'Ramped up' abortion advocates remain challenge for pro-lifers

'Ramped up' abortion advocates remain challenge for pro-lifers

'Ramped up' abortion advocates remain challenge for pro-lifers

Now that abortion-on-demand is no longer the law of the land, pro-lifers are having to defend the sanctity of life on 50 separate battle fronts.

One year ago, the U.S. Supreme Court overturned Roe v. Wade, affirming the U.S. Constitution does not confer a right to abortion and returning the issue of abortion to the states. While some view the landmark decision in Dobbs v. Jackson Women's Health Organization as the apex of five decades of pro-life activism, many advocates for life are finding the fight for the unborn is far from over.

"I believe our fight is more intense than it ever was before," says Kristi Judkins, executive director at Iowa Right to Life. "The adversarial side ramped up.

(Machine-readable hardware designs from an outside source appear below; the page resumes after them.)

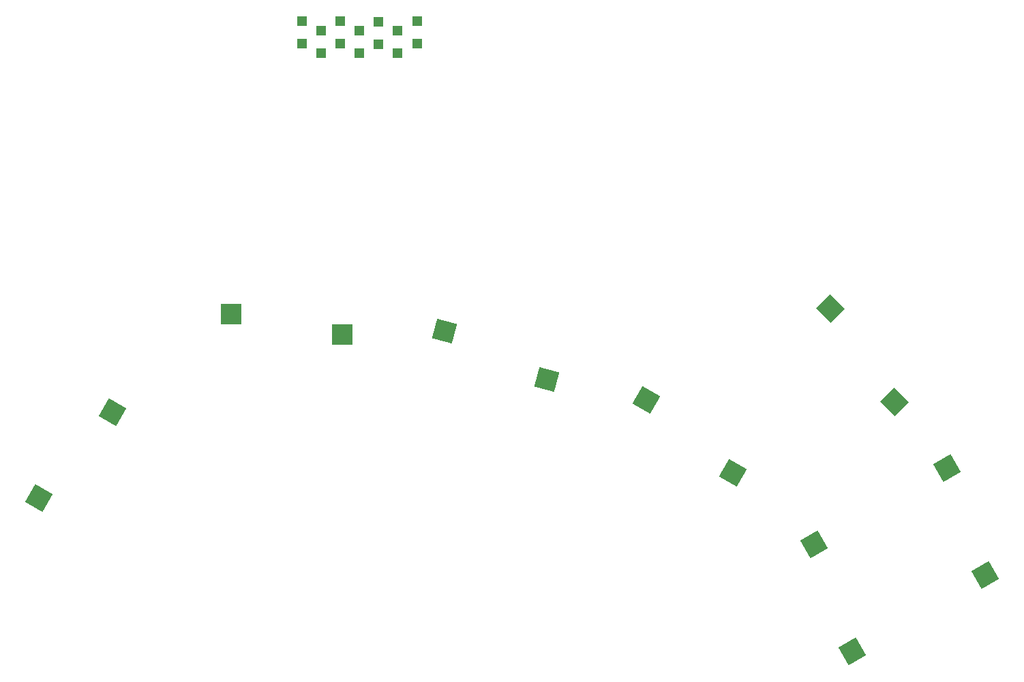
<source format=gbr>
%TF.GenerationSoftware,KiCad,Pcbnew,6.0.4*%
%TF.CreationDate,2022-05-08T18:55:17+02:00*%
%TF.ProjectId,mykeeb-adapter,6d796b65-6562-42d6-9164-61707465722e,rev?*%
%TF.SameCoordinates,Original*%
%TF.FileFunction,Paste,Top*%
%TF.FilePolarity,Positive*%
%FSLAX46Y46*%
G04 Gerber Fmt 4.6, Leading zero omitted, Abs format (unit mm)*
G04 Created by KiCad (PCBNEW 6.0.4) date 2022-05-08 18:55:17*
%MOMM*%
%LPD*%
G01*
G04 APERTURE LIST*
G04 Aperture macros list*
%AMRotRect*
0 Rectangle, with rotation*
0 The origin of the aperture is its center*
0 $1 length*
0 $2 width*
0 $3 Rotation angle, in degrees counterclockwise*
0 Add horizontal line*
21,1,$1,$2,0,0,$3*%
G04 Aperture macros list end*
%ADD10RotRect,2.550000X2.500000X315.000000*%
%ADD11RotRect,2.550000X2.500000X300.000000*%
%ADD12R,1.200000X1.200000*%
%ADD13R,2.550000X2.500000*%
%ADD14RotRect,2.550000X2.500000X345.000000*%
%ADD15RotRect,2.550000X2.500000X60.000000*%
%ADD16RotRect,2.550000X2.500000X330.000000*%
G04 APERTURE END LIST*
D10*
%TO.C,K46*%
X152067067Y-107337694D03*
X160064444Y-118927174D03*
%TD*%
D11*
%TO.C,K45*%
X166580457Y-127148751D03*
X171305753Y-140413203D03*
%TD*%
D12*
%TO.C,D46*%
X86453501Y-71631023D03*
X86453501Y-74431023D03*
%TD*%
%TO.C,D45*%
X88834753Y-72821649D03*
X88834753Y-75621649D03*
%TD*%
%TO.C,D43*%
X93597257Y-72821649D03*
X93597257Y-75621649D03*
%TD*%
D13*
%TO.C,K41*%
X77649133Y-108029470D03*
X91499133Y-110569470D03*
%TD*%
D12*
%TO.C,D44*%
X91216005Y-71631023D03*
X91216005Y-74431023D03*
%TD*%
D14*
%TO.C,K42*%
X104181406Y-110146473D03*
X116902079Y-116184568D03*
%TD*%
D11*
%TO.C,K44*%
X150082659Y-136673759D03*
X154807955Y-149938211D03*
%TD*%
D15*
%TO.C,K40*%
X53772830Y-130899595D03*
X62897534Y-120175143D03*
%TD*%
D12*
%TO.C,D42*%
X95978509Y-71680771D03*
X95978509Y-74480771D03*
%TD*%
D16*
%TO.C,K43*%
X129252186Y-118661947D03*
X139976638Y-127786651D03*
%TD*%
D12*
%TO.C,D41*%
X98359761Y-72821649D03*
X98359761Y-75621649D03*
%TD*%
%TO.C,D40*%
X100741013Y-71631023D03*
X100741013Y-74431023D03*
%TD*%
M02*

</source>
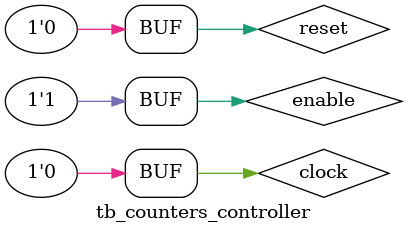
<source format=v>
`timescale 1ns / 10ps
module tb_counters_controller();

    reg clock = 0, reset = 1, enable = 0;
    wire[15:0]  Output;        //son las salidas de los contadores
    wire[3:0]   blinks;             // es el activador de reset 


    counters_controller     tb_counters_controller_DUT(
                                    .clk    (clock),
                                    .reset    (reset),
                                    .ena    (enable),
                                    .Qdata  (Output),
                                    .blink  (blinks)
);

    //initial Output <= 14'b11111111111111;
    initial #10 reset = 0;
    initial #10 enable = 1;
    initial repeat (50) #1 clock = ~clock;
    initial $monitor ("Tiempo %t", $time);

    

endmodule

</source>
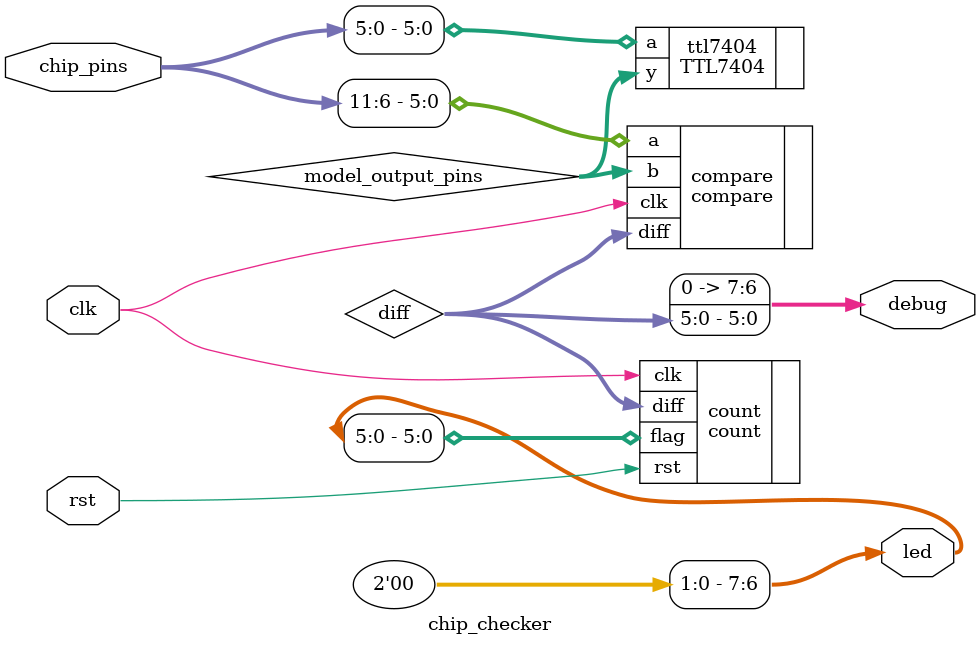
<source format=v>
`timescale 1ns / 1ps
module chip_checker(
    input clk,
	 input rst,
    input [19:0] chip_pins,
	 output [7:0] led,
	 output [7:0] debug
    );

wire [5:0] model_output_pins;
wire [5:0] diff;

TTL7404 ttl7404 (
	 .a(chip_pins[5:0]),
	 .y(model_output_pins)
	 );

compare#(6) compare (
	.clk(clk),
	.a(chip_pins[11:6]),
	.b(model_output_pins),
	.diff(diff[5:0])
	);

count#(6, 3) count (
	.clk(clk),
	.rst(rst),
	.diff(diff[5:0]),
	.flag(led[5:0])
	);

assign debug[5:0] = diff[5:0];

assign led[7:6] = 2'b00;
assign debug[7:6] = 2'b00;

endmodule

</source>
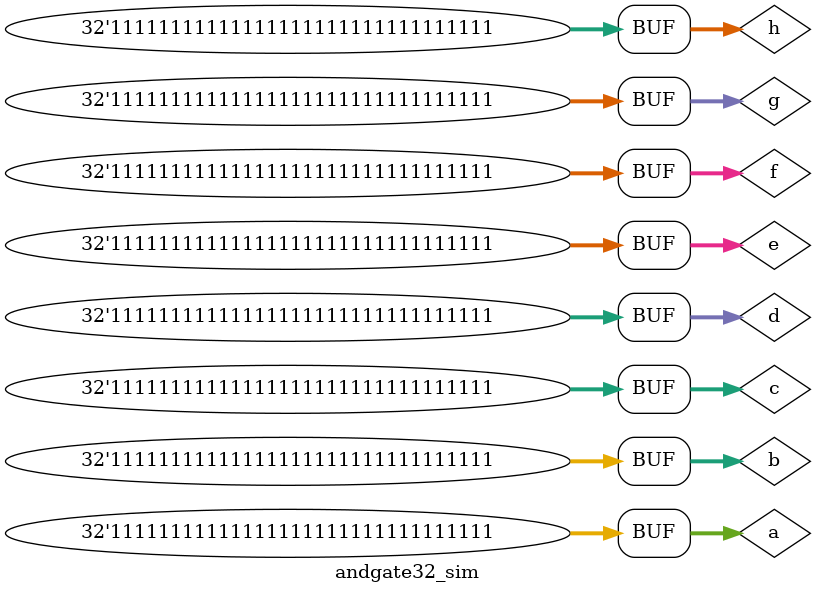
<source format=v>
`timescale 1ns / 1ps

module andgate32_sim(  );
    // input 
    reg [31:0] a=32'h00000000;
    reg [31:0] b=32'h00000000;
    reg [31:0] c=32'hffffffff;
    reg [31:0] d=32'hffffffff;
    reg [31:0] e=32'hffffffff;
    reg [31:0] f=32'hffffffff;
    reg [31:0] g=32'hffffffff;
    reg [31:0] h=32'hffffffff;
    //outbut
    wire [31:0] q;
    andgate #(8,32) u(.a(a),.b(b),.c(c),.d(d),
                    .e(e),.f(f),.g(g),.h(h),.q(q));    // ÊµÀý»¯ÓëÃÅµÄÊ±ºò£¬Éè¶¨¿í¶ÈÎª32
    initial begin
    #100  a=32'hffffffff;
    #100  begin a=32'h00000000;b=32'hffffffff;end
    #100  a = 32'h007fa509;
    #100  a=32'hffffffff;
  end
endmodule


</source>
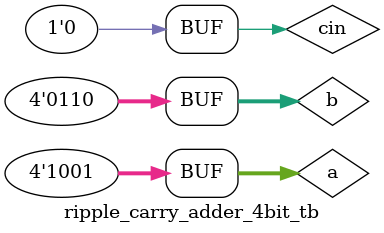
<source format=v>
module full_adder(
  input a, b, cin,
   output sum, cout);
  assign sum = a ^ b ^ cin;
  assign cout = (a & b)|(b & cin)|(a & cin);

endmodule

module ripple_carry_adder_4bit(
  input [3:0] a,
  input [3:0] b,
  input cin,
  output [3:0] sum,
  output cout);
  
  wire c1, c2, c3;

  
  full_adder fa0(.a(a[0]),.b(b[0]),.cin(cin),.sum(sum[0]),.cout(c1));
  full_adder fa1(.a(a[1]),.b(b[1]),.cin(c1),.sum(sum[1]),.cout(c2));
  full_adder fa2(.a(a[2]),.b(b[2]),.cin(c2),.sum(sum[2]),.cout(c3));
  full_adder fa3(.a(a[3]),.b(b[3]),.cin(c3),.sum(sum[3]),.cout(cout));


endmodule
//testbench
module ripple_carry_adder_4bit_tb;
  reg [3:0] a;
  reg [3:0] b;
  reg cin;
  wire [3:0] sum;
  wire cout;
  
  ripple_carry_adder_4bit uut(.a(a),.b(b),.cin(cin),.sum(sum),.cout(cout));
  initial begin
    a = 4'b0001; b = 4'b0010; cin = 0; #10;
    a = 4'b0111; b = 4'b1010; cin = 0; #10;
    a = 4'b1101; b = 4'b1010; cin = 0; #10;
    a = 4'b1001; b = 4'b0110; cin = 0; #10;
  end
 
  initial begin
    $monitor("Time=%t A=%b B=%b Cin=%b Sum=%b Cout=%b",$time,a,b,cin,sum,cout);
  end
  
  initial begin
    $dumpfile("ripple_carry_adder_4bit.vcd");
    $dumpvars(1,ripple_carry_adder_4bit_tb);
  end

endmodule

</source>
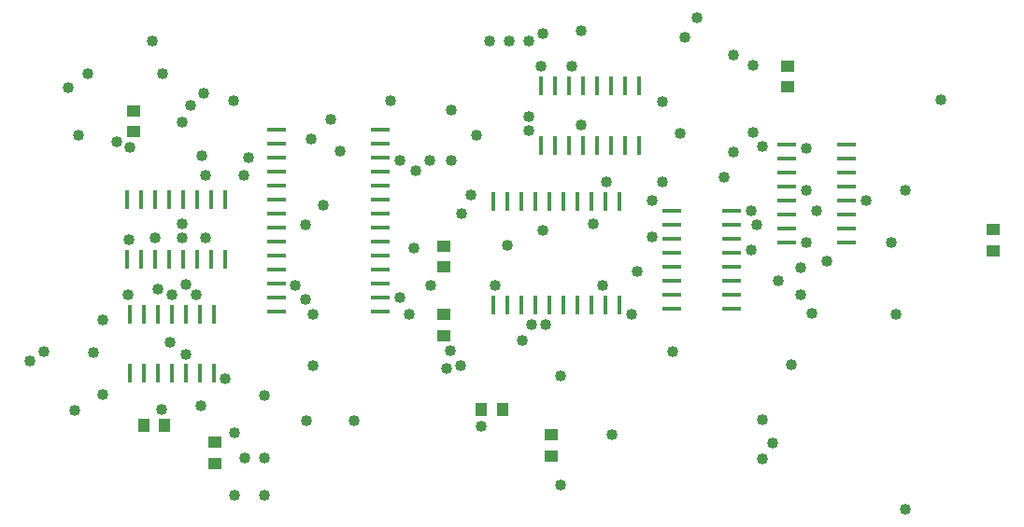
<source format=gbr>
G04 DipTrace 2.2.0.9*
%INBottomPaste.gbr*%
%MOIN*%
%ADD24C,0.04*%
%ADD32R,0.0707X0.0156*%
%ADD38R,0.0156X0.0707*%
%ADD44R,0.0432X0.0511*%
%ADD46R,0.0511X0.0432*%
%FSLAX44Y44*%
%SFA1B1*%
%OFA0B0*%
G04*
G70*
G90*
G75*
G01*
%LNBotPaste*%
%LPD*%
D24*
X8188Y10173D3*
X33990Y15256D3*
X23727Y18599D3*
X9038Y17705D3*
X20973Y17056D3*
X34376Y13443D3*
X9438Y12249D3*
X38440Y19196D3*
X20220Y12572D3*
X31871Y14745D3*
X10640Y8155D3*
X30691Y16440D3*
X27395Y11529D3*
X20973Y18849D3*
X9473Y14218D3*
X12130Y19457D3*
X9503Y17505D3*
X31671Y15256D3*
X16669Y18495D3*
X22527Y12572D3*
X17019Y17375D3*
X23727Y18099D3*
X28507Y19142D3*
X27595Y13072D3*
X29290Y21440D3*
X12055Y17219D3*
X7535Y8094D3*
X5940Y9864D3*
X20205Y17025D3*
X8538Y11346D3*
X11355Y14285D3*
X19620Y13899D3*
X32071Y17542D3*
X11499Y12617D3*
X13725Y17149D3*
X26031Y14774D3*
X11685Y18995D3*
X28142Y14295D3*
X19705Y16675D3*
X28142Y15595D3*
X32440Y6940D3*
X32644Y12745D3*
X33439Y13193D3*
Y12245D3*
X33821Y11583D3*
X36846Y11529D3*
X15419Y12585D3*
X37166Y4590D3*
X33640Y15974D3*
X37166D3*
X32071Y7764D3*
X28857Y10216D3*
X25608Y18299D3*
Y21689D3*
X24227Y21579D3*
X22327Y21323D3*
X10305D3*
X7668Y17927D3*
X25258Y20400D3*
X8018Y20157D3*
X10655D3*
X23027Y21323D3*
X23727D3*
X29132Y18024D3*
X29735Y22129D3*
X24882Y9347D3*
Y5440D3*
X16040Y9699D3*
Y11529D3*
X23512Y10615D3*
X20947Y10225D3*
X21297Y9694D3*
X23827Y11185D3*
X19470Y11529D3*
X24327Y11185D3*
X19120Y12149D3*
X14294Y6417D3*
X13594D3*
X10945Y10548D3*
X10999Y12249D3*
X8538Y8688D3*
X6440Y10218D3*
X10499Y12449D3*
X26714Y7238D3*
X24245Y14542D3*
X26364Y12572D3*
X32071Y6390D3*
X7318Y19639D3*
X11853Y12249D3*
X10405Y14285D3*
X13189Y19167D3*
X18806D3*
X12207Y14285D3*
X12917Y9244D3*
X15769Y14742D3*
Y12085D3*
X14294Y8640D3*
X21873Y17949D3*
X22052Y7540D3*
X20797Y9602D3*
X15975Y17795D3*
X11355Y18417D3*
Y14785D3*
X11499Y10123D3*
X12040Y8290D3*
X14294Y5090D3*
X13244D3*
Y7315D3*
X16390Y15437D3*
X19120Y17025D3*
X22977Y13997D3*
X12207Y16519D3*
X13573D3*
X24186Y20400D3*
X21323Y15142D3*
X17490Y7740D3*
X15790D3*
X21673Y15823D3*
X26519Y16273D3*
X28492D3*
X31041Y17356D3*
Y20800D3*
X36666Y14124D3*
X33640D3*
X35766Y15624D3*
X33640Y17474D3*
X31741Y18042D3*
Y20450D3*
X31684Y13856D3*
X33089Y9737D3*
D46*
X32956Y19674D3*
Y20422D3*
X12520Y6965D3*
Y6217D3*
X40288Y13824D3*
Y14572D3*
X24532Y7238D3*
Y6490D3*
D44*
X10002Y7560D3*
X10750D3*
D46*
X20710Y13238D3*
Y13986D3*
Y10781D3*
Y11529D3*
X9634Y18074D3*
Y18822D3*
D44*
X22800Y8152D3*
X22052D3*
D38*
X9499Y11555D3*
X9999D3*
X10499D3*
X10999D3*
X11499D3*
X11999D3*
X12499D3*
Y9429D3*
X11999D3*
X11499D3*
X10999D3*
X10499D3*
X9999D3*
X9499D3*
D32*
X18426Y18149D3*
Y17649D3*
Y17149D3*
Y16649D3*
Y16149D3*
Y15649D3*
Y15149D3*
Y14649D3*
Y14149D3*
Y13649D3*
Y13149D3*
Y12649D3*
Y12149D3*
Y11649D3*
X14726D3*
Y12149D3*
Y12649D3*
Y13149D3*
Y13649D3*
Y14149D3*
Y14649D3*
Y15149D3*
Y15649D3*
Y16149D3*
Y16649D3*
Y17149D3*
Y17649D3*
Y18149D3*
D38*
X9405Y15650D3*
X9905D3*
X10405D3*
X10905D3*
X11405D3*
X11905D3*
X12405D3*
X12905D3*
Y13524D3*
X12405D3*
X11905D3*
X11405D3*
X10905D3*
X10405D3*
X9905D3*
X9405D3*
X22477Y15579D3*
X22977D3*
X23477D3*
X23977D3*
X24477D3*
X24977D3*
X25477D3*
X25977D3*
X26477D3*
X26977D3*
Y11879D3*
X26477D3*
X25977D3*
X25477D3*
X24977D3*
X24477D3*
X23977D3*
X23477D3*
X22977D3*
X22477D3*
D32*
X30977Y15245D3*
Y14745D3*
Y14245D3*
Y13745D3*
Y13245D3*
Y12745D3*
Y12245D3*
Y11745D3*
X28851D3*
Y12245D3*
Y12745D3*
Y13245D3*
Y13745D3*
Y14245D3*
Y14745D3*
Y15245D3*
D38*
X24186Y19706D3*
X24686D3*
X25186D3*
X25686D3*
X26186D3*
X26686D3*
X27186D3*
X27686D3*
Y17580D3*
X27186D3*
X26686D3*
X26186D3*
X25686D3*
X25186D3*
X24686D3*
X24186D3*
D32*
X32946Y14124D3*
Y14624D3*
Y15124D3*
Y15624D3*
Y16124D3*
Y16624D3*
Y17124D3*
Y17624D3*
X35072D3*
Y17124D3*
Y16624D3*
Y16124D3*
Y15624D3*
Y15124D3*
Y14624D3*
Y14124D3*
M02*

</source>
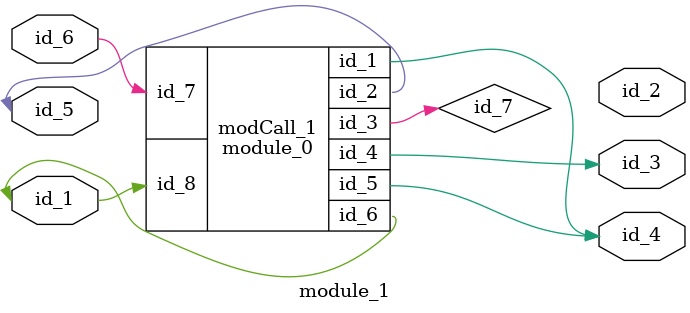
<source format=v>
module module_0 (
    id_1,
    id_2,
    id_3,
    id_4,
    id_5,
    id_6,
    id_7,
    id_8
);
  input wire id_8;
  input wire id_7;
  inout wire id_6;
  output wire id_5;
  output wire id_4;
  inout wire id_3;
  inout wire id_2;
  output wire id_1;
  wire id_9;
endmodule
module module_1 (
    id_1,
    id_2,
    id_3,
    id_4,
    id_5,
    id_6
);
  input wire id_6;
  inout wire id_5;
  output wire id_4;
  output wire id_3;
  output wire id_2;
  inout wire id_1;
  wire id_7;
  module_0 modCall_1 (
      id_4,
      id_5,
      id_7,
      id_3,
      id_4,
      id_1,
      id_6,
      id_1
  );
endmodule

</source>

They were disgruntled obviously about the decision.

"It's like their deception and the information that they're sharing, which is not factual and is not scientifically or medically based, has amplified."

Judkins, Kristi (Iowa Right to Life) Judkins

Iowans gathered over the weekend for a March for Life event to commemorate the overturning of Roe and to discuss other in-state efforts involving abortion.

Judkins says it's vital that people stay as active and engaged as abortion groups, holding accountable legislators and elected officials – including those who are seeking an elected office – who say they are pro-life.

"They need to be aware that their constituents want to make sure that they're going to do all that they can when they're making laws and creating legislation that's going to support life and support for mothers who are choosing either to have their baby or give their baby up for adoption," she advises.

According to LifeNews.com, Americans' support for abortion has been dropping since the Dobbs decision on June 24, 2022. The news outlet cites a recent Gallup survey showing a minority of Americans want all or most abortions legal while more Americans want all or most abortions made illegal.

Renewing culture of life – one pedal stroke at a time

While some Americans march to demonstrate their support for life, others "bike for babies."

Nikki Biese, executive director of Biking for Babies, told the American Family Radio audience on Friday the group's purpose is two-fold: raising awareness and financial support for women in crisis and pregnancy centers – and raising up young adults who are articulate in sharing the gospel and the message of life with their peers.

"[We want] them to have the toolkit necessary to share the gospel of life [and] to be partnered with a specific pregnancy center," she told show host Walker Wildmon. "[This is] the age range that abortion happens the most, so we form these young people, hoping they go to their peers."

Biking for Babies' 2023 National Ride – six days long – begins on July 10, with the riders ("missionaries") converging on St. Louis, Missouri, and Washington, DC, from seven different states. Almost 80 young adults have trained and are preparing for the upcoming event.

Biese, Nikky (Biking for Babies) Biese

Biese said while the road may be hard and the hours long, their hope for the generations is what keeps the missionaries joyful.

"Everybody's going to suffer in this route [but] everybody's going to band together – and if you follow us on social media or any of our videos on YouTube and our website, you'll see these young people smiling," she explained. "They have this contagious joy because our hope is in the Lord and we get to share that with people; and [because] we're doing this for people who need us, who need our physical witness of what's needed in response to that crisis."

The Biking for Babies website identifies the missionaries by name and by route – and the ministry encourages the pro-life community to come alongside them in prayer as the event nears.